En l’absence d’une réelle discussion parlementaire, le forum des droits sur l’Internet a
organisé un débat, mercredi 5 décembre, dans les locaux de la télé Canal Web, sur le volet Internet du paquet "anti-terroriste" ajouté à la loi sur la sécurité quotidienne. Discussions et oppositions.
Lors de son lancement, le Forum des droits sur l’Internet (FDI) s’était soigneusement gardé d’annoncer des thèmes de réflexion sur les sujets en cours de traitement gouvernemental. Autrement dit : le PLSI (projet de loi sur la société de l’information). Mais soucieux de son indépendance et en quête de crédibilité, l’organisme a fini par se pencher sur les dispositions du PLSI reprises dans le paquet "antiterroriste" du gouvernement en organisant un débat, mercredi 5 décembre, dans les locaux de la télévision Canal Web.

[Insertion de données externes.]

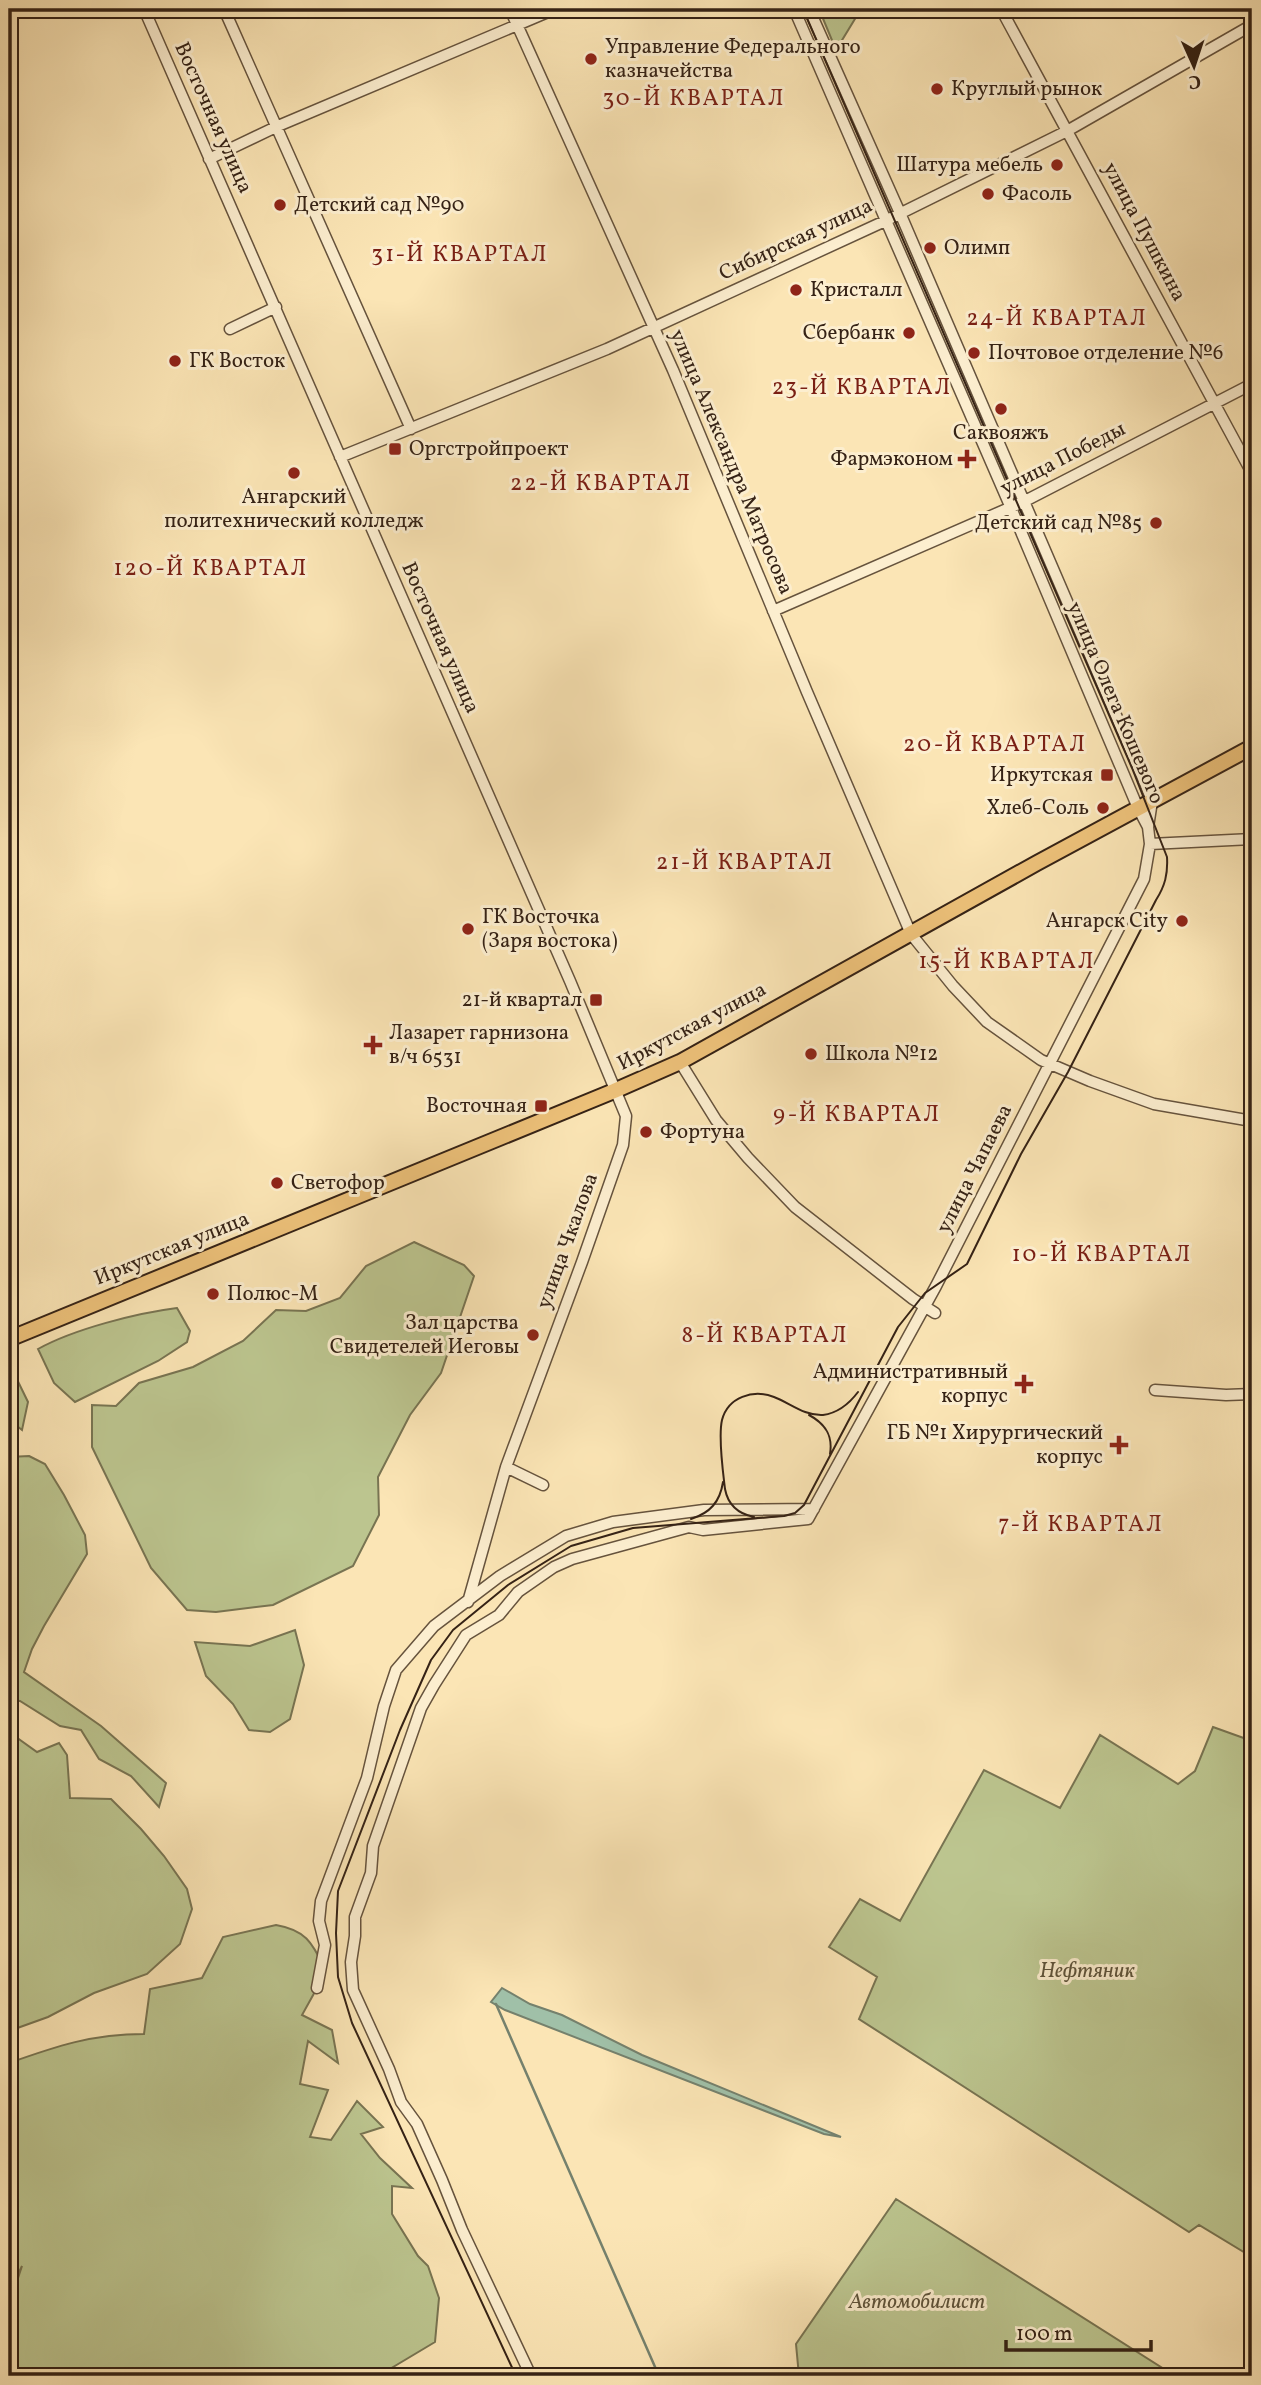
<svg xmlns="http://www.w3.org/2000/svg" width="1261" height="2385" font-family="Vollkorn,serif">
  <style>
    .green { fill: #bcc58f; stroke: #787452; stroke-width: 2 }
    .water { fill: #a0c0a8; stroke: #75816d; stroke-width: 2 }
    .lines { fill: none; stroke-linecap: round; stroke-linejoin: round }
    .stream { stroke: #75816d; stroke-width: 2.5 }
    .minor-casing { stroke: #66533d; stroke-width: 13 }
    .primary-casing { stroke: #352215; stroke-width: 18 }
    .minor { stroke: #fceecf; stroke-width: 10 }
    .primary { stroke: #eec27a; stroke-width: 14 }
    .tram { stroke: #352215; stroke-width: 2 }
    .poi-dot { fill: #8f2418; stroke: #fceecf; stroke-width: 2.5 }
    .labels { text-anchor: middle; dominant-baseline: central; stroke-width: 6; stroke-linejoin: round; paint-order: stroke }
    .poi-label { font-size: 21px; fill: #352215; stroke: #fceecf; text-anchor: start }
    .street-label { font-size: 21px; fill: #352215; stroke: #fceecf }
    .park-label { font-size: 21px; font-style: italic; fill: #5e533a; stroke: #fceecf }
    .neighbourhood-label { font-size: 23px; letter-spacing: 2px; fill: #7a1f14; stroke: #fceecf }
  </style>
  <rect width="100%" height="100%" fill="#fbe5b5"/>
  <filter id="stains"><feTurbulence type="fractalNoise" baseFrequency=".00286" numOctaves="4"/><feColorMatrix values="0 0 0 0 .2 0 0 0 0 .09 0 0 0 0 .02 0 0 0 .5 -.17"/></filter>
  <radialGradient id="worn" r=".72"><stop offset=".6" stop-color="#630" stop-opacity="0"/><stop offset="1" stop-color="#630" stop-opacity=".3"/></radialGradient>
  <path class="green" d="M819,9H861L836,50Z
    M414,1242L464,1265L474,1276L441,1373L410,1415L378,1477L379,1515L353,1566L273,1605L216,1612L187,1610L151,1568L92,1447V1405L116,1406L139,1383L193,1367L243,1341L276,1310L306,1311L340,1298L366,1266Z
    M177,1308L190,1331L187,1342L158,1361L75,1402L54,1383L38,1349C74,1329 137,1313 177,1308Z
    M9,1363L28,1402L22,1430L12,1422L9,1415Z
    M29,1456L45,1464L64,1495L85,1535L87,1554L44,1626L32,1649L24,1672L101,1726L166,1783L159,1807L131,1776L99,1759L81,1730L60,1726L20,1701L9,1700V1457Z
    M295,1630L304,1665L290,1719L270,1732L249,1730L233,1704L206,1676L195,1642L250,1646Z
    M1213,1727L1252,1741V2257L1199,2225L1189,2232L859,2019L877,1977L829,1947L860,1899L900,1921L984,1770L1060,1808L1100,1735L1178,1784L1195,1771Z
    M9,1732L37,1752L59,1743L67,1755L70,1798L111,1799L141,1829L164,1856L187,1889L192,1909L180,1944L147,1974L94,1993L48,2017L9,2031Z
    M276,1925C305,1930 312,1942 324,1967L317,1988L302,2015L332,2030L338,2063L308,2041L300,2084L328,2090L310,2137L331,2140L357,2101L383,2127L361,2134L380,2158L412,2188L392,2186V2214L418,2256L428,2266L439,2298L435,2342L378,2376H9V2305L22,2266L9,2293V2063C57,2046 92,2034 144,2034L150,1989L202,1978L223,1937Z
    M896,2199L1175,2376H799L796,2344Z"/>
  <path class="water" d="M502,1988L530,2004L562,2015L642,2055L841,2137L824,2134L505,2010L491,2002Z"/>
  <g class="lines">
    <path class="stream" d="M496,2004L659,2376"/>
    <g class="minor-casing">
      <path id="minor" d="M144,9L570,981L626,1116L623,1145L582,1262L506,1467L468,1602
        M224,9L411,429
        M510,9L673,370L807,692L911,934L953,986L987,1022L1041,1060L1090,1081L1154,1104L1252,1121
        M794,9L1011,508L1138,808L1148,827
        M1001,9L1252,473
        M209,159L278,126L555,9
        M230,329L276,307
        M340,457L607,349L885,221L1067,131L1252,25
        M773,611L1023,502L1252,384
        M1150,844L1252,839
        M680,1062L716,1120L748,1158L795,1207L913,1299L935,1313
        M1155,1390L1226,1395L1252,1394
        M506,1467L543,1485
        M317,1988L325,1945L319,1921L321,1901L367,1778L384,1706L396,1670L434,1626L500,1576L566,1536L613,1522L704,1510L814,1509
        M531,2376L462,2230L442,2180L417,2124L401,2102L389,2069L353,1990L351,1962L355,1936V1917L371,1873L373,1846L421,1708L434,1685L466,1635L499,1615L518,1592L554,1567L572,1559L689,1527L703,1530L808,1519L936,1286L1144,879L1150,844L1148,827L1152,801L1146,785L900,213L809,9"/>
    </g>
    <g class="primary-casing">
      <path id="primary" d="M9,1339L614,1091L680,1062L1037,863L1252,747"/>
    </g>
    <use href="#minor" class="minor"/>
    <use href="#primary" class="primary"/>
    <path class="tram" d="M809,1415C826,1424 833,1436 830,1454
      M754,1517C739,1514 728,1505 725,1489C723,1472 718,1437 722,1420C728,1397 753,1389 774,1397C790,1403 804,1416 823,1415C838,1413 849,1404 858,1392
      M691,1519C710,1513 720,1502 723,1482
      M516,2376L352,2023L338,1977L336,1933L338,1891L400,1730L431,1660L453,1630L508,1585L571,1546L633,1528L784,1516L795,1513L804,1505L898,1327L925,1293L967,1264L1021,1154L1068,1072L1156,900C1165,886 1168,874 1167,857L1132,768L803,9"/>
  </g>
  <g class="poi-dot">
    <circle cx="591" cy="59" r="7"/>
    <circle cx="937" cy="89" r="7"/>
    <circle cx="1057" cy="165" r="7"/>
    <circle cx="988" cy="194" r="7"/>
    <circle cx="280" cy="205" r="7"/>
    <circle cx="930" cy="248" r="7"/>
    <circle cx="796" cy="290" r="7"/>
    <circle cx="909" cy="333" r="7"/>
    <circle cx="974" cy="353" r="7"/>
    <circle cx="175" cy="361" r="7"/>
    <circle cx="1001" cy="409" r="7"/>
    <rect x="388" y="442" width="14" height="14" rx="3.5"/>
    <path d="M963.5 448.5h7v7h7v7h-7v7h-7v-7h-7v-7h7z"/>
    <circle cx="294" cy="473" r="7"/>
    <circle cx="1156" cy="523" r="7"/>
    <rect x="1100" y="768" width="14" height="14" rx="3.5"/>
    <circle cx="1103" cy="808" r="7"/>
    <circle cx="1182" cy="921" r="7"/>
    <circle cx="468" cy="929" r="7"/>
    <rect x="589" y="993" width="14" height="14" rx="3.5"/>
    <path d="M369.5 1034.5h7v7h7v7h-7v7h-7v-7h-7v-7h7z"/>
    <circle cx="811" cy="1054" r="7"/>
    <rect x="534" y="1099" width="14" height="14" rx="3.5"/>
    <circle cx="646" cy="1132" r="7"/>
    <circle cx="277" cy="1183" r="7"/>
    <circle cx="213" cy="1294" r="7"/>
    <circle cx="533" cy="1335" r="7"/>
    <path d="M1020.5 1373.5h7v7h7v7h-7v7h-7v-7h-7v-7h7z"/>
    <path d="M1115.5 1434.5h7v7h7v7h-7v7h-7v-7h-7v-7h7z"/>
  </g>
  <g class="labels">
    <g class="poi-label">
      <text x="605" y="47">Управление Федерального<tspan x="605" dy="24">казначейства</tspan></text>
      <text x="951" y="89">Круглый рынок</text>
      <text x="1043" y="165" text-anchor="end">Шатура мебель</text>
      <text x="1002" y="194">Фасоль</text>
      <text x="294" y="205">Детский сад №90</text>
      <text x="944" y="248">Олимп</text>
      <text x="810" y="290">Кристалл</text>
      <text x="895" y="333" text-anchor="end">Сбербанк</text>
      <text x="988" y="353">Почтовое отделение №6</text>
      <text x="189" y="361">ГК Восток</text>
      <text x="1001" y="433" text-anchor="middle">Саквояжъ</text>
      <text x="409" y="449">Оргстройпроект</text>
      <text x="953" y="459" text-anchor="end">Фармэконом</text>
      <text x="294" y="497" text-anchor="middle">Ангарский<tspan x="294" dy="24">политехнический колледж</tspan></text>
      <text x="1142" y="523" text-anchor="end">Детский сад №85</text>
      <text x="1093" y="775" text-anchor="end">Иркутская</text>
      <text x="1089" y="808" text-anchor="end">Хлеб-Соль</text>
      <text x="482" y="917">ГК Восточка<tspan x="482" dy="24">(Заря востока)</tspan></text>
      <text x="1168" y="921" text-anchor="end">Ангарск City</text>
      <text x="582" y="1000" text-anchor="end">21-й квартал</text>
      <text x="389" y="1033">Лазарет гарнизона<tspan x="389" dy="24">в/ч 6531</tspan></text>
      <text x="825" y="1054">Школа №12</text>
      <text x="527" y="1106" text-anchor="end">Восточная</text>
      <text x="660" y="1132">Фортуна</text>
      <text x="291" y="1183">Светофор</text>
      <text x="227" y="1294">Полюс-М</text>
      <text x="519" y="1323" text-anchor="end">Зал царства<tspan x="519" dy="24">Свидетелей Иеговы</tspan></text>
      <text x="1008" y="1372" text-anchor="end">Административный<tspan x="1008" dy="24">корпус</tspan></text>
      <text x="1103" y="1433" text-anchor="end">ГБ №1 Хирургический<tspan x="1103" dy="24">корпус</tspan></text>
    </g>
    <g class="street-label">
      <text transform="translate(213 118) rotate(66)">Восточная улица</text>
      <text transform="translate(1144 232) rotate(62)">улица Пушкина</text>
      <text transform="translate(796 240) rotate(-25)">Сибирская улица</text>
      <text transform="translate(1063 459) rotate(-27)">улица Победы</text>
      <text transform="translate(731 462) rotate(67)">улица Александра Матросова</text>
      <text transform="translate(440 638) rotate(66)">Восточная улица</text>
      <text transform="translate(1115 703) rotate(67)">улица Олега Кошевого</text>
      <text transform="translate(692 1027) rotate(-28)">Иркутская улица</text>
      <text transform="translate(975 1169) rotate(-63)">улица Чапаева</text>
      <text transform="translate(568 1241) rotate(-70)">улица Чкалова</text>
      <text transform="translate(172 1249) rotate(-22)">Иркутская улица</text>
    </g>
    <g class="park-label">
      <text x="1087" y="1971">Нефтяник</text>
      <text x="917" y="2302">Автомобилист</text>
    </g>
    <g class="neighbourhood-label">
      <text x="694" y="99">30-Й КВАРТАЛ</text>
      <text x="460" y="255">31-Й КВАРТАЛ</text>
      <text x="1057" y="319">24-Й КВАРТАЛ</text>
      <text x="862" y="388">23-Й КВАРТАЛ</text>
      <text x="601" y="484">22-Й КВАРТАЛ</text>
      <text x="211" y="569">120-Й КВАРТАЛ</text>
      <text x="995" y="745">20-Й КВАРТАЛ</text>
      <text x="745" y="863">21-Й КВАРТАЛ</text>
      <text x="1007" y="962">15-Й КВАРТАЛ</text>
      <text x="857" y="1115">9-Й КВАРТАЛ</text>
      <text x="1102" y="1255">10-Й КВАРТАЛ</text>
      <text x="765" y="1336">8-Й КВАРТАЛ</text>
      <text x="1081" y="1525">7-Й КВАРТАЛ</text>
    </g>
  </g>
  <rect width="1261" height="2385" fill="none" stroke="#fbe5b5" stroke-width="35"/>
  <rect x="10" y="10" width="1240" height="2364" fill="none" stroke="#352215" stroke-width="3.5"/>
  <rect x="18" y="18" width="1226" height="2350" fill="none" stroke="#352215" stroke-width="2"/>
  <g transform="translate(1194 66) rotate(177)" stroke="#fceecf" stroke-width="5" paint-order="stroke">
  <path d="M0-5L12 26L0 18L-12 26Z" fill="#352215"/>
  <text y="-10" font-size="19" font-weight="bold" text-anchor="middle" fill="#352215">С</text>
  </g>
  <path d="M1006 2340v10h145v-10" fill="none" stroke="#352215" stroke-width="3.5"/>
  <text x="1016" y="2340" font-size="21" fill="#352215" stroke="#fceecf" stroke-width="5" paint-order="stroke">100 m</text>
  <rect width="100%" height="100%" filter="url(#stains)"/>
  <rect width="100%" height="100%" fill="url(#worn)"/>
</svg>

Cette discussion intervient après l’adoption du texte, à la va-vite, par les parlementaires, mais avant la publication de ses décrets d’application (en cours d’élaboration) par le gouvernement. Elle prolonge aussi le forum ouvert sur le site du FDI pendant le mois de novembre, qui a enregistré... seulement 30 contributions.
Alibi à la volonté de contrôle
Question posée : le Net a-t-il vraiment joué un rôle dans l’organisation des attentats du 11 septembre aux Etats-Unis ? Les mesures adoptées dans l’urgence (conservation des données de connexion et encadrement de la cryptographie) permettent-elles réellement de lutter contre le terrorisme ? La réponse est NON, en l’absence (malencontreuse) d’un des animateurs du site LSI jolie (qui s’insurge contre les mesures) aura été soutenue le plus clairement par Dominique Moïsi, directeur adjoint de l’Ifri (Institut français des relations internationales). Il estime, de manière très globale, que " le crime technologique est un alibi à la volonté de contrôle " ; que les besoins de coopération internationale, invoqués par le président Bush pour réclamer davantage de cybersurveillance sont un leurre dans la mesure où Europe et Etats-Unis ont choisi de la limiter, par exemple dans des domaines comme le blanchiement d’argent ou la circulation des flux financiers.
Quant à Gilles Manceron, de la Ligue des droits de l’homme, il estime tout simplement que dans le cadre d’une démocratie, cette loi d’exception n’a pas de justification. Représentante des services de police, Catherine Chambon n’aura pas vraiment répondu à la question de l’utilisation du Net par les kamikazes du 11 septembre. Pour elle, ces événements " ont joué le rôle d’un accélérateur ", dans la prise de conscience du danger. Comment ? Mystère.
Il est clair, en tout cas, dans l’esprit de la chef des cyberflics, que les mesures répressives adoptées étant limitées dans le temps (décembre 2002 en théorie), elles feront office d’un test " dont seront tirés des enseignements ". Autrement dit, à défaut de pouvoir justifier réellement leurs besoins, les policiers ont obtenu par voie législative un test grandeur nature.
Illusion technicienne
Plus que la cryptographie, c’est surtout la question de la conservation des données de connexion qui aura fait l’objet du débat. Ainsi Pierre Leclerq, de la Cnil (Commission nationale de l’informatique et des libertés), finira-t-il par rappeler, après quelques tergiversations, la position de la Cnil : les données recueillies par les opérateurs pour les besoins de la facturation des connections devraient suffirent aux enquêtes policières.
Cette position, pour l’instant, a été largement ignorée par le législateur. Or, les risques de dérives existent, comme le rappelle l’universitaire Yves Poullet dans sa contribution au forum sur le site du Forum : " Y a-t-il un lien fort et nécessaire entre le moyen mis à disposition de l’autorité policière et la découverte des délinquants ? Non. Par contre, on y verra le moyen aisé du traçage d’autres délits bien plus mineurs et directement liés à l’utilisation des technologies de communication, ainsi la violation de droits d’auteurs à propos d’œuvres présentes sur le net, les tentatives de hacking, la fraude fiscale, etc.
Mais que penser, alors, d’un discours qui agite le spectre terroriste pour en réalité atteindre une autre cible, celle de délits économiques dont la recherche des auteurs n’apparaît pas justifier le recours aux moyens extraordinaires prévus ".
L’ensemble du débat sera retransmis sur le site du forum vendredi 7 décembre.
Les participants au débat :
Jean-François Abramatic, président du W3C (World Wide Web consortium) ; Catherine Chambon, chef de l’Office central de lutte contre la criminalité liée aux technologies de l’information et de la communication (OCLCTIC) ; Pierre Leclerq, membre de la Cnil et conseiller honoraire à la Cour de cassation ; Gilles Manceron, de la Ligue des droits de l’homme ; Dominique Moïsi, de l’Institut français des relations internationales (Ifri).